When I used padding with max_length = 100 The model started making false prediction and not working well and all predicted tokens were the same i.e 119-Token ID
Code I used for Argmax
tf.argmax(tf.keras.activations.softmax(m(tokenizer("hello world [MASK] like it",return_tensors="tf",max_length=,padding="max_length")["input_ids"]).logits)[0],axis=-1)

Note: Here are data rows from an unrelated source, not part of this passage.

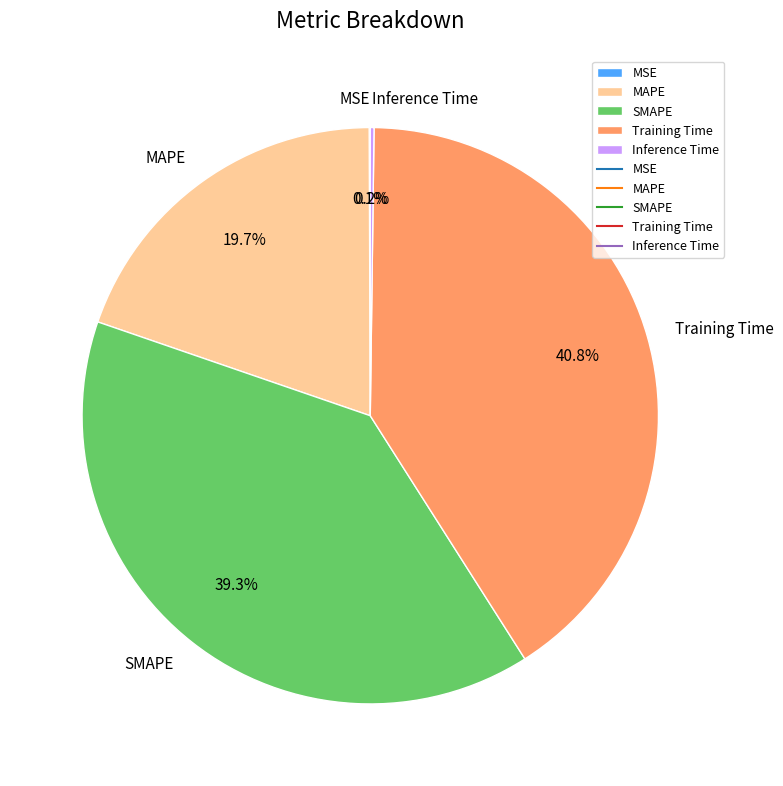

What is the ratio of the value at SMAPE to the value at MAPE?

2.0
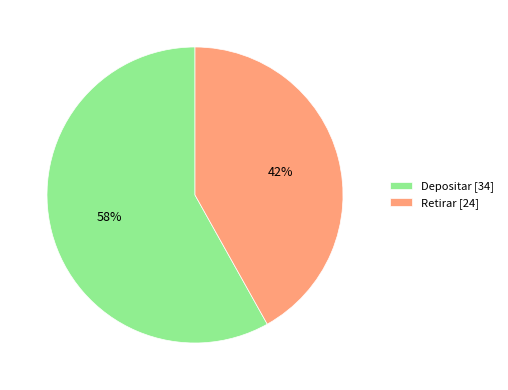

Rank the categories by value from lowest to highest.

Retirar [24], Depositar [34]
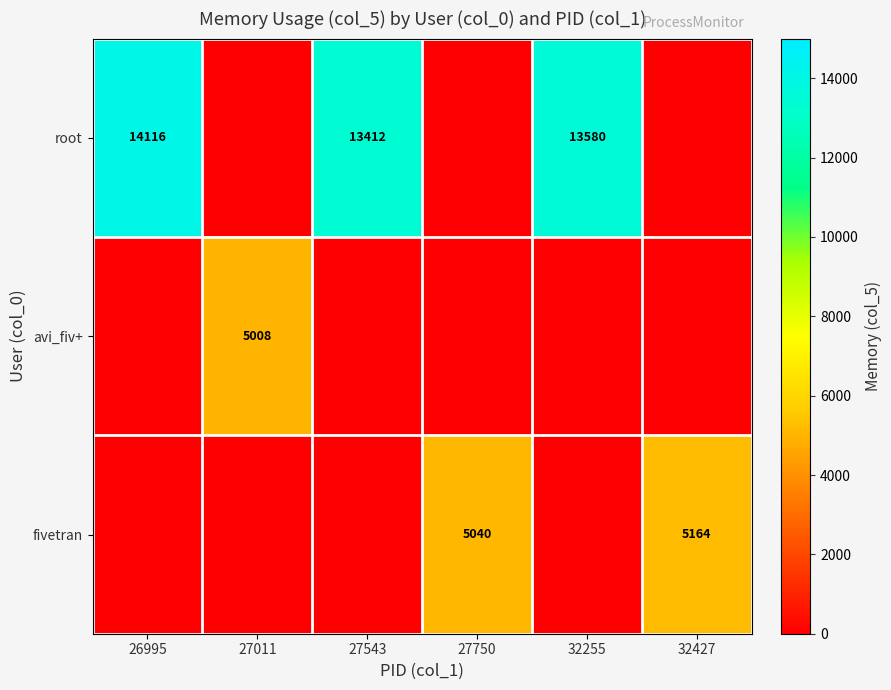

What is the difference between the highest and lowest values at 32427?

5164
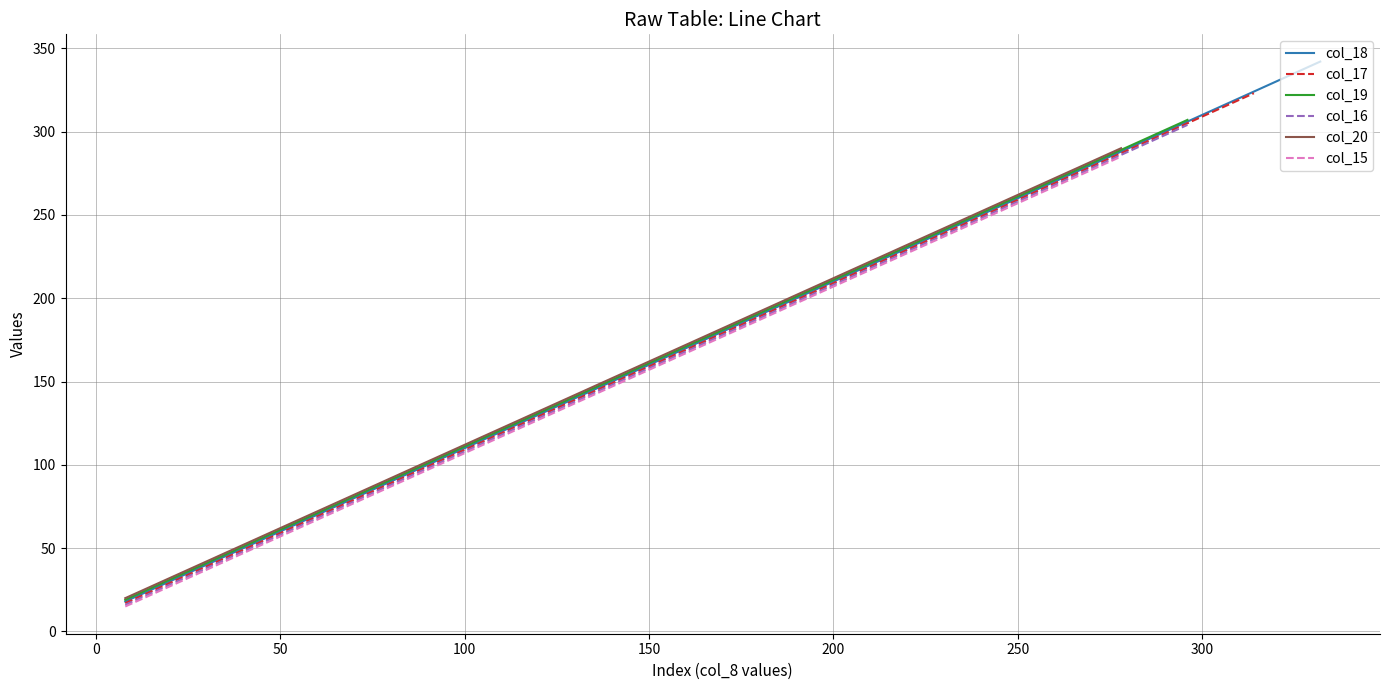

Reading left to right, extract all data points from this chart.

18	36	54	72	90	108	126	144	162	180	198	216	234	252	270	288	306	324	342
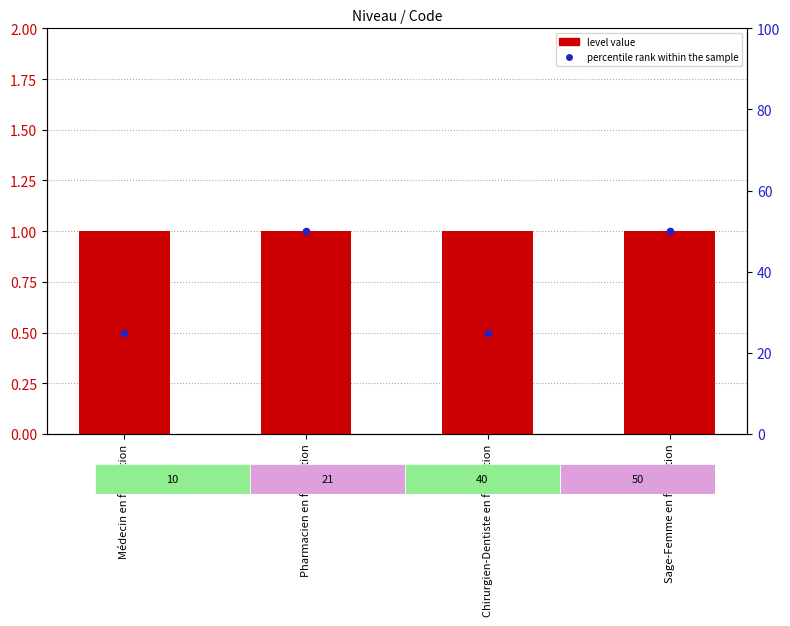

Is the value of percentile rank within the sample at Chirurgien-Dentiste en formation greater than the value of level value at Médecin en formation?

Yes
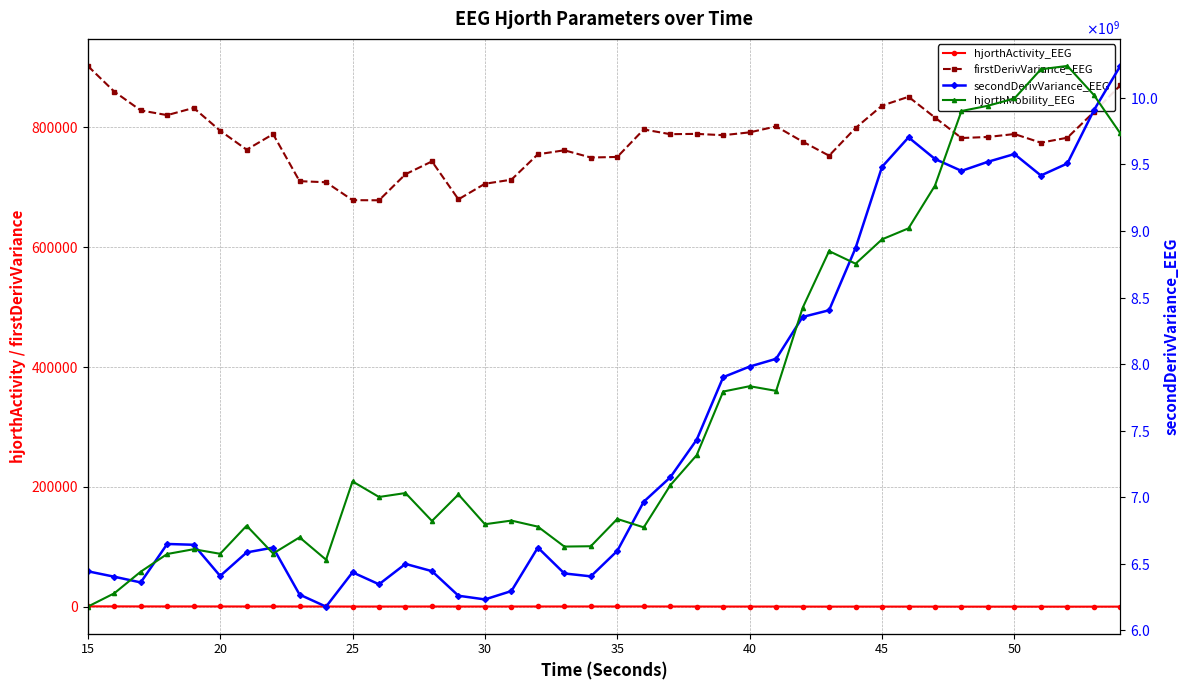

What is the lowest value of the hjorthActivity_EEG series?

261.4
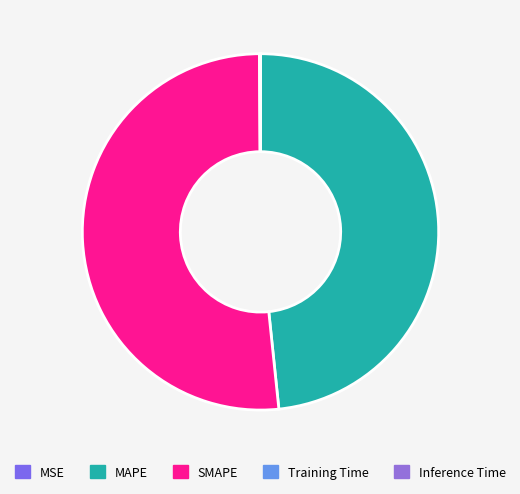

How many slices are in this pie chart?

5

Output Before using padding
<tf.Tensor: shape=(7,), dtype=int64, numpy=array([ 9800, 19082, 1362, 146, 1176, 1122, 119])>
Output After using padding with max_length of 100
<tf.Tensor: shape=(100,), dtype=int64, numpy=
array([119, 119, 119, 119, 119, 119, 119, 119, 119, 119, 119, 119, 119,
119, 119, 119, 119, 119, 119, 119, 119, 119, 119, 119, 119, 119,
119, 119, 119, 119, 119, 119, 119, 119, 119, 119, 119, 119, 119,
119, 119, 119, 119, 119, 119, 119, 119, 119, 119, 119, 119, 119,
119, 119, 119, 119, 119, 119, 119, 119, 119, 119, 119, 119, 119,
119, 119, 119, 119, 119, 119, 119, 119, 119, 119, 119, 119, 119,
119, 119, 119, 119, 119, 119, 119, 119, 119, 119, 119, 119, 119,
119, 119, 119, 119, 119, 119, 119, 119, 119])>
I wonder if this problem prevail even training a new model as It is mandatory to set Input shape for training new model I Padded and tokenized the data but, now I want to know if this problem continues with it too.